I was out shoveling snow again (imagine that) when a low flying single engine airplane buzzed over the wilderness retreat.
The moment brought back the couple of times that I was airborne in a small single engine plane.
The first time was in the late 1970’s when I was working at the Scott County Journal and Chronicle (before the Crothersville Times came into existence). It was Scott County Fair time and the late Stan Harrod asked this reporter if I would like to get some aerial photos of the fair. Sensing an adventure and getting some unique photos for the newspaper, I heartily accepted his invitation.
Stan was an accomplished pilot and aerial photographer who lived in rural Scott County. He had a small two seat (one in front of the other) plane and a grass runway at his home.
He put me in the front seat then grabbed the tail of the plane, picked it up, and walked it around so the plane was pointing for take off. (I said it was a small plane.)
Then he told me to put my foot on the brake while he started the engine.
“When it starts, flip this switch,” he said pointing to the one of the few controls, “and make sure to keep your foot on the brake otherwise you’ll be flying solo.”
That brake pedal has never been pushed so hard as Stan went to the front of the propeller, slowly spun it until he could feel compression, then, just like we’ve all seen in the history movies, gave the prop a big heave.
The engine fired right up, I flipped the appointed switch, and Stan climbed into the seat behind me and took the controls which I gratefully relinquished.
He then told me to keep my feet off the pedals and not interfere with the stick while we were taking off and in the air. He didn’t need to tell me twice.
The takeoff was noisy and bumpy on the grass runway but quickly smoothed out as the wheels lifted. He banked the plane and headed towards the fairgrounds.
The sense of speed of take off and air speed all seemed to vanish as we left the tree line and horizon below us.
He told me to set my manual camera at the widest open aperture, at 500th of a second shutter speed and to focus the lens at infinity.

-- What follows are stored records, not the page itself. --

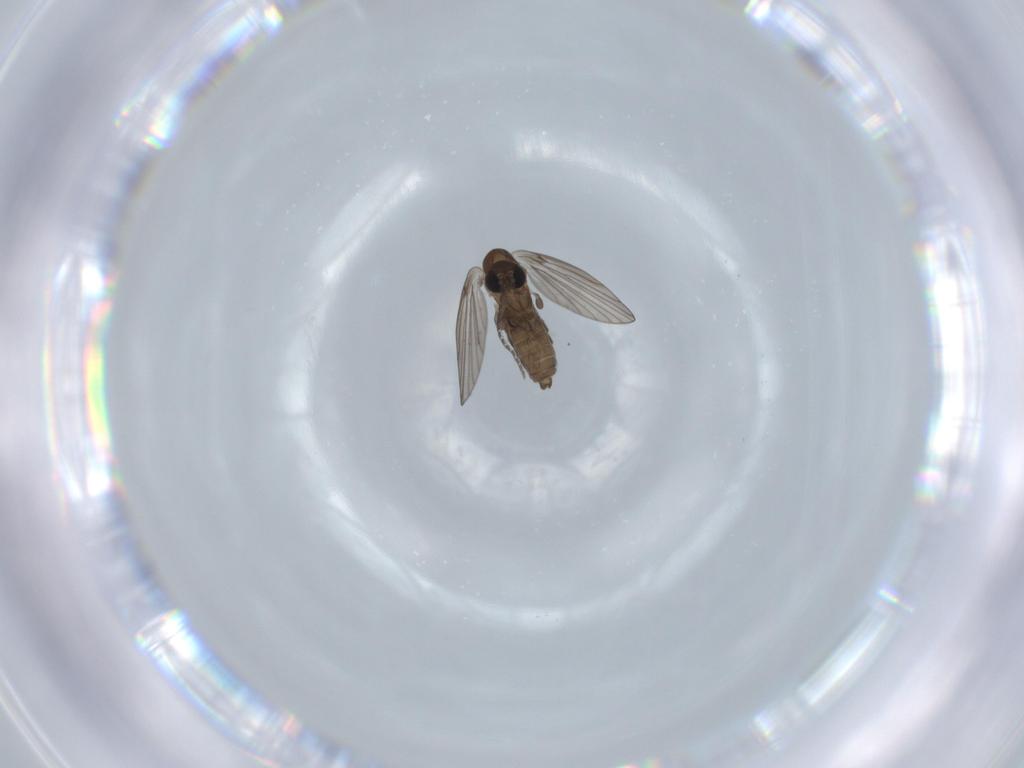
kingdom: Animalia
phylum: Arthropoda
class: Insecta
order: Diptera
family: Psychodidae
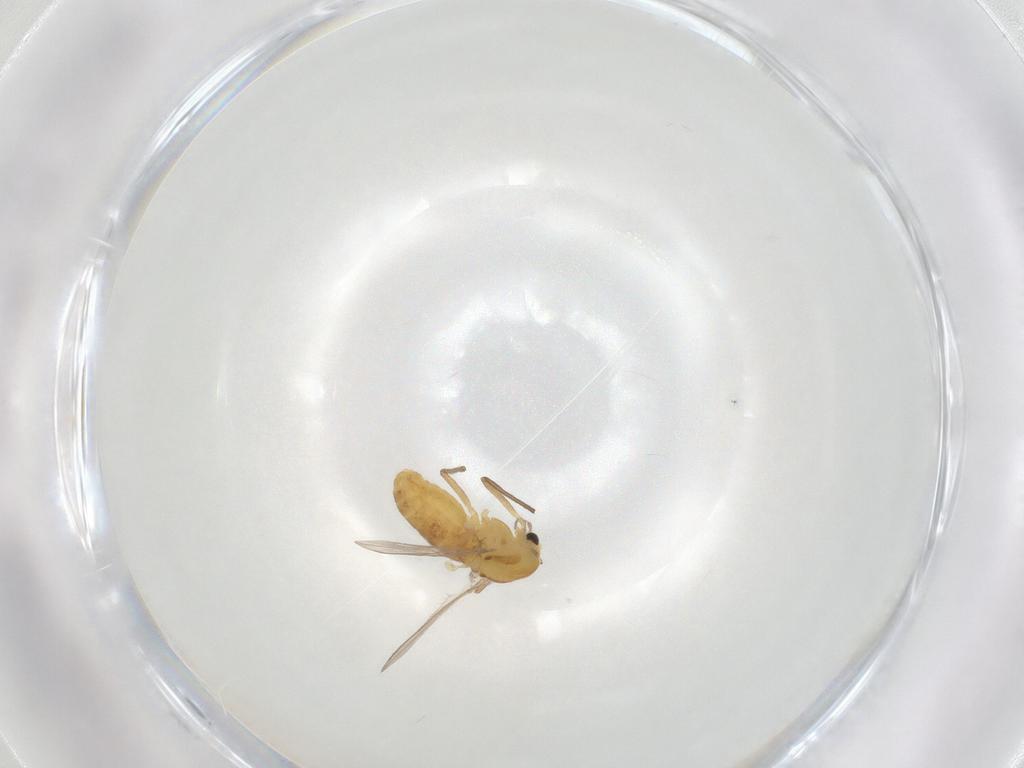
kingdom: Animalia
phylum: Arthropoda
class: Insecta
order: Diptera
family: Chironomidae
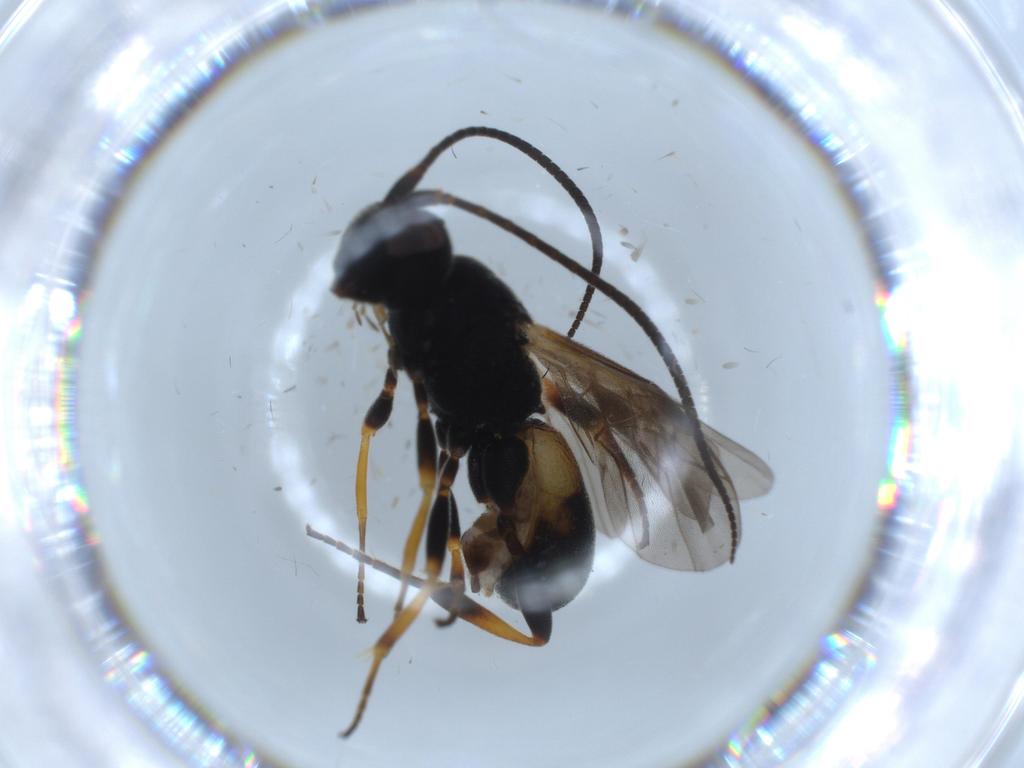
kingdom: Animalia
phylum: Arthropoda
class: Insecta
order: Hymenoptera
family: Braconidae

“You’ll get some fine photos that way,” he instructed
When we neared the fairgrounds, he told me to slide open the side window so I could snap my photos and he would tip the place on its side.
All the while I was concentrating on not falling out that tiny window and getting my pictures, Stan was clicking away with his own camera while flying. We made a couple of circles around the fairgrounds then headed back to his runway.
“You want to fly?” he asked giving me a quick in-air, on-the-job instructions of the pedals and stick. I got us back…generally… but was not the most efficient pilot flying nose up and plowing through the air rather than flying level.
Back on the ground, Stan said that was no doubt due to my concern with flying downwards too quickly. (He was so right).
While the newspaper that week published my photos of the fairgrounds and the rides on the midway, I had, by far, the best fair week thrill ride.